I finally stuff the two with dinner and battle them into their pjs and get them tucked into their own beds. But then I listen to Jaxy as he presses the lullaby song in the teddy bear he picked out for his new baby sister and sing his own song for her, “You’reeeeeee my bestttttttt friend, you’reee my besttt friend, I love you, you’re my best friiiiiend”. My heart melts as I tuck him into his bed and shut his door. I take a moment and sigh to myself that I’m thankful I have them in bed, but I already miss them both. I come down the stairs and am greeted with the chaos that is our living room with an explosion of 4 year old and baby toys and dinner dishes all over the kitchen.
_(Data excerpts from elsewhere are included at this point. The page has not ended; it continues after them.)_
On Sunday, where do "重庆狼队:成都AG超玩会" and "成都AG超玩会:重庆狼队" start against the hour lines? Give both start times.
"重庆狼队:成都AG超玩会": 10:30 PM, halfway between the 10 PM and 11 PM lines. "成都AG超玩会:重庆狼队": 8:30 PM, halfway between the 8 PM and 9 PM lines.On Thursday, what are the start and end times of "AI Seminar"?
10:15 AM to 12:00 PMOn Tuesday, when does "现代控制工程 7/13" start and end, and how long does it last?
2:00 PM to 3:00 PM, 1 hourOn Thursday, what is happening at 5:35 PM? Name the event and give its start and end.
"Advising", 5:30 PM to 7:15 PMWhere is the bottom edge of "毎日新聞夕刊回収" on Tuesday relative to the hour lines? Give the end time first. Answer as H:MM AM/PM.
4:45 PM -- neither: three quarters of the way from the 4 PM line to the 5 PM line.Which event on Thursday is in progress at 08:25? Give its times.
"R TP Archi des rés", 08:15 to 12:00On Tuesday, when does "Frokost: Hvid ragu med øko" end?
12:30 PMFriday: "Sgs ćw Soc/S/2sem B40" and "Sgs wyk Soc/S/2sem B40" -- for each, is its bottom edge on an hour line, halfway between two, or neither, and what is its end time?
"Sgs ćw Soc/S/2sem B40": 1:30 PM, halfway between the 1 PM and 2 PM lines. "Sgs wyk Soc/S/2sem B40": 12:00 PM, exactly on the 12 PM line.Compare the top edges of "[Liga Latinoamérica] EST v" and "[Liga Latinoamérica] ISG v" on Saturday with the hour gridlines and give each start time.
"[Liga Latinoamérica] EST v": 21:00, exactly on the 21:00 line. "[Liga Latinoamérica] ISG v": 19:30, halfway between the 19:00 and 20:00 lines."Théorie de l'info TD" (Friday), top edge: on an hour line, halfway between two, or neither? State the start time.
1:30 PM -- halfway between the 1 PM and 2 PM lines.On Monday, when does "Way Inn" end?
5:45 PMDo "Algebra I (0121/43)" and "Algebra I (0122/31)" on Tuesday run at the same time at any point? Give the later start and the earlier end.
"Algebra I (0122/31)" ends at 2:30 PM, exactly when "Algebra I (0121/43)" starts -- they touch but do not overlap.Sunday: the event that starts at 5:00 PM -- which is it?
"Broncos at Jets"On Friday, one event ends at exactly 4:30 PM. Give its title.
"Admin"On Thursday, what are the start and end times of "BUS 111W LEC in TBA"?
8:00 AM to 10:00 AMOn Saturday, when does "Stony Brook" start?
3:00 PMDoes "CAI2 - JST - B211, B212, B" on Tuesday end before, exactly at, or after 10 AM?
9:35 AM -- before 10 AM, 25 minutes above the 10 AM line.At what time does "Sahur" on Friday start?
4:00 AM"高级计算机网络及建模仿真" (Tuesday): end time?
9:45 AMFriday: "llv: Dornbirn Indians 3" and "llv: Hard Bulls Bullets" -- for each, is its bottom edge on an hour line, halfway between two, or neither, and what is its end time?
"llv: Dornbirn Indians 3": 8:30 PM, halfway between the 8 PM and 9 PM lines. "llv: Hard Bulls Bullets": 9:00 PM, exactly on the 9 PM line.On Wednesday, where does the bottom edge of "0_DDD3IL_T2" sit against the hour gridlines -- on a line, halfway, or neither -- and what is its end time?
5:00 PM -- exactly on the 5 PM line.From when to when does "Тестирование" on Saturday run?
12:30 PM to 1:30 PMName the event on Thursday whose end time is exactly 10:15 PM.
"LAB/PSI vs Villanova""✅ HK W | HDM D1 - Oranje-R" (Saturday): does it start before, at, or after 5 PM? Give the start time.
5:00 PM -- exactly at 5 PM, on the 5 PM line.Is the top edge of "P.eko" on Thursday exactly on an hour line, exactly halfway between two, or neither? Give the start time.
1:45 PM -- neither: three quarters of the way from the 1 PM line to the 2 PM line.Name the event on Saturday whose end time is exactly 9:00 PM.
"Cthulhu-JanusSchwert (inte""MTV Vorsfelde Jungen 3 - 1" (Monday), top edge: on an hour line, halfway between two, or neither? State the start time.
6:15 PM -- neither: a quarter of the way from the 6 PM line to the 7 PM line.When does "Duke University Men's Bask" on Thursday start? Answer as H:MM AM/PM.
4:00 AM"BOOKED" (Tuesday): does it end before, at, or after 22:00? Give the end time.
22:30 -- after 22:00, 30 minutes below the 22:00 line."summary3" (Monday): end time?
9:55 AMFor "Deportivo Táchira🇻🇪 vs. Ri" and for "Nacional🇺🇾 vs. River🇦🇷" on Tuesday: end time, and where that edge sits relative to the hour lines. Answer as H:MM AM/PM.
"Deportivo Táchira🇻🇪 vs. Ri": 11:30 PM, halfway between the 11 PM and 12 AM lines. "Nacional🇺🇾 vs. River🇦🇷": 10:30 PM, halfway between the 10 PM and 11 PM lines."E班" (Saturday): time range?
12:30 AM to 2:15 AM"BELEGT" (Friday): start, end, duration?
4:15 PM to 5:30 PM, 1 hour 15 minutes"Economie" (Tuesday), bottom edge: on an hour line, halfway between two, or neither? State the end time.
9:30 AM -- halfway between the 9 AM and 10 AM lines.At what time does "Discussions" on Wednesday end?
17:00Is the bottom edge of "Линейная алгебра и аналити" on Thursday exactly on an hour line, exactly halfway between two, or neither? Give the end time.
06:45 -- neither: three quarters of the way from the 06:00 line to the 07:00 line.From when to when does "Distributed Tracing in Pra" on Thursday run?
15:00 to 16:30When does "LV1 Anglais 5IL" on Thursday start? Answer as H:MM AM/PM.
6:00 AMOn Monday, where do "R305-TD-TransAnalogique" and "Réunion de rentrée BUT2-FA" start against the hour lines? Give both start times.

It’s a mess, I’m exhausted, but it’s my everyday. And I wouldn’t trade it for anything. Well, maybe I’d trade something if it meant we got to have our 4th home with us. This past weekend we headed out to our local zoo for a family day checking out the animals and I took in every moment I got to see my husband be the father I love him being to our children. We needed a day we didn’t pay attention to my to do list, or what needs to get done before he leaves for months on end. I just wanted a day to be us. We don’t get many of those.
So we went to join the party with the animals at the zoo.
I love this blog. But I love my family more and I hope to continue to take time for these memories with my kids while my husband is gone serving his duty. They deserve these memories, and I do too
What have you done with your family lately?